#### Task details
Say how many lines of the data contain "right", and nothing more.

#### Data to process
- Opening Delimiter -
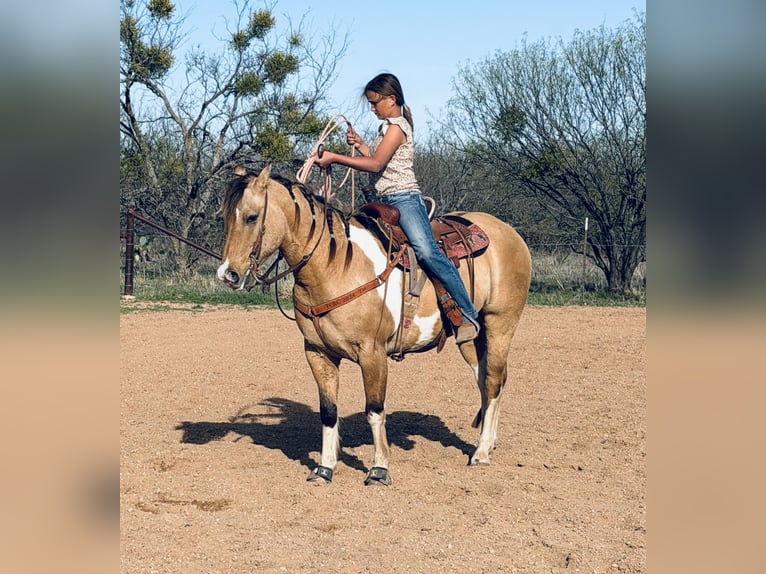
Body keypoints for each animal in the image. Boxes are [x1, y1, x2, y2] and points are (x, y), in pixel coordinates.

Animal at [217, 165, 531, 486]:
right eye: (225, 216)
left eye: (252, 216)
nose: (228, 274)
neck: (335, 265)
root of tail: (509, 232)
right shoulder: (317, 353)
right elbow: (328, 412)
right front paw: (324, 469)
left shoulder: (373, 354)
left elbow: (375, 410)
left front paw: (379, 469)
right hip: (470, 339)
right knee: (486, 381)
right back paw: (489, 443)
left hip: (500, 325)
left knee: (492, 381)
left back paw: (481, 453)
- Closing Delimiter -
#### Answer for this exercise
7